- [EXERCISE]: Please transcribe exactly, and only, the lines of the data below between the line holding "line-height: 15px;" and the line holding "flex; gap: 10px;", inclusive.

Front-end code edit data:
★ ★ ★ ★ ★ ★ ★
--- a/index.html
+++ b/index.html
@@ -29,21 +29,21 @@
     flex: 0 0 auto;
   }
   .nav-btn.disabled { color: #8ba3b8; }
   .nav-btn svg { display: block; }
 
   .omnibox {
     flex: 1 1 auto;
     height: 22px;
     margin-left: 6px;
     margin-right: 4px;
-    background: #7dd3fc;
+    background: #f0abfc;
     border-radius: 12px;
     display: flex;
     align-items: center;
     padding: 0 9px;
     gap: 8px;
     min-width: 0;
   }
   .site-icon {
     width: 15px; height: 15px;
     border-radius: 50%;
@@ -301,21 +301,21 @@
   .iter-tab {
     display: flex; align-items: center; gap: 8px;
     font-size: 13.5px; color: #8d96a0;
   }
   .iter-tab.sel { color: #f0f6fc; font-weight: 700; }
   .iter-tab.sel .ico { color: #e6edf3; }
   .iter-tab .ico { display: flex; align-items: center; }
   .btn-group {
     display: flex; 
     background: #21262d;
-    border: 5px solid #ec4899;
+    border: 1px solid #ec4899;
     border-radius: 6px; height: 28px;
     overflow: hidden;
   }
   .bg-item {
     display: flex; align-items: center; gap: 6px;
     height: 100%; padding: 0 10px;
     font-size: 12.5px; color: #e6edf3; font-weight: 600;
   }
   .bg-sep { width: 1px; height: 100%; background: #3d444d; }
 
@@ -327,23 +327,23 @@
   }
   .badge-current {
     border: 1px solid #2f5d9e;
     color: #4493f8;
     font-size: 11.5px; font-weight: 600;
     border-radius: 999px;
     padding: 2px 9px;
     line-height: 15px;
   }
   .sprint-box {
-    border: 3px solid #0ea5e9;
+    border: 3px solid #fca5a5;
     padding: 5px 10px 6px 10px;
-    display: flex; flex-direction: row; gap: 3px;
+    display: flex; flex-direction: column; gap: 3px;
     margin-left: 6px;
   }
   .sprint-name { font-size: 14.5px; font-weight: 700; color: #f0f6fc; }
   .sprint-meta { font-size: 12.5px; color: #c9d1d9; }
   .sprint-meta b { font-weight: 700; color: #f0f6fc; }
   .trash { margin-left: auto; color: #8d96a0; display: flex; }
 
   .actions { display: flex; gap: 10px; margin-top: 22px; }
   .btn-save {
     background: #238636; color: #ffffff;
★ ★ ★ ★ ★ ★ ★
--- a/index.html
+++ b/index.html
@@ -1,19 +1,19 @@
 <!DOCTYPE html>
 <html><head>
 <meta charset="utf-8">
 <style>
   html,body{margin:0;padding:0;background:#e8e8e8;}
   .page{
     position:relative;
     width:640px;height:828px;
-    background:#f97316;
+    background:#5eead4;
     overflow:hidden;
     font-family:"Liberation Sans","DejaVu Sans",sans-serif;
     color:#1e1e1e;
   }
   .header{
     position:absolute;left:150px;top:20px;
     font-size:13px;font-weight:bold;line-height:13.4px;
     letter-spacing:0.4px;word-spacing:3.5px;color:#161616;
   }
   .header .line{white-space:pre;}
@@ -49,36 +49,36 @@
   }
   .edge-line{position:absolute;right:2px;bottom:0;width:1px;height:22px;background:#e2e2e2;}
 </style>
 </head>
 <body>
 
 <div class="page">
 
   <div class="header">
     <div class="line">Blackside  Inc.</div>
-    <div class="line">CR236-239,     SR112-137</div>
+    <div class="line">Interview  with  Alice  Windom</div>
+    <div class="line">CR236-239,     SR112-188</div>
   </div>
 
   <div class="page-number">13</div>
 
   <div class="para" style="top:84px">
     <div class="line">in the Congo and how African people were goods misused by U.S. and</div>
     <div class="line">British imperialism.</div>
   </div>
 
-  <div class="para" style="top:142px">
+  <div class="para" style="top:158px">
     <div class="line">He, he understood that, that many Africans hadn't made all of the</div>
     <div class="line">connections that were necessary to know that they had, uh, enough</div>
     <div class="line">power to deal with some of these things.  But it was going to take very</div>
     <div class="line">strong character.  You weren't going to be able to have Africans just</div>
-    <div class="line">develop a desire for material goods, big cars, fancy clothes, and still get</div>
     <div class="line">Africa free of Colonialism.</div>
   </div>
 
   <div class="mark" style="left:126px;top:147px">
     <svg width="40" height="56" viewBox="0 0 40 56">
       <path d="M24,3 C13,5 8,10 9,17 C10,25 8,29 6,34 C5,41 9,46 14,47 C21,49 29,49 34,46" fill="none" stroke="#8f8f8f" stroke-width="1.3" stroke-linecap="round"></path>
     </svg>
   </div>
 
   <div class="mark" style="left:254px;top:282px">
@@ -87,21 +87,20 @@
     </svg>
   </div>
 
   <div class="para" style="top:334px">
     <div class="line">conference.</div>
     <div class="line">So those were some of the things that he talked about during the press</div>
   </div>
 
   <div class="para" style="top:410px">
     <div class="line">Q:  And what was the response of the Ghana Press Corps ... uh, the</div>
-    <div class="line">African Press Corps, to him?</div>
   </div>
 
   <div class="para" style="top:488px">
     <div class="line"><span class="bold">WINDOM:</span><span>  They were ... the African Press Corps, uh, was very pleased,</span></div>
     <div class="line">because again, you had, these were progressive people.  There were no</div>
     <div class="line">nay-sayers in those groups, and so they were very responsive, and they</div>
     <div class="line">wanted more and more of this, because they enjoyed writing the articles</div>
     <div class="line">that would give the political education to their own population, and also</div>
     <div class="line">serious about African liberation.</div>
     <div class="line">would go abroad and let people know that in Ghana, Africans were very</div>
★ ★ ★ ★ ★ ★ ★
- [RESULT FOR THIS TASK]:
     line-height: 15px;
   }
   .sprint-box {
-    border: 3px solid #0ea5e9;
+    border: 3px solid #fca5a5;
     padding: 5px 10px 6px 10px;
-    display: flex; flex-direction: row; gap: 3px;
+    display: flex; flex-direction: column; gap: 3px;
     margin-left: 6px;
   }
   .sprint-name { font-size: 14.5px; font-weight: 700; color: #f0f6fc; }
   .sprint-meta { font-size: 12.5px; color: #c9d1d9; }
   .sprint-meta b { font-weight: 700; color: #f0f6fc; }
   .trash { margin-left: auto; color: #8d96a0; display: flex; }
 
   .actions { display: flex; gap: 10px; margin-top: 22px; }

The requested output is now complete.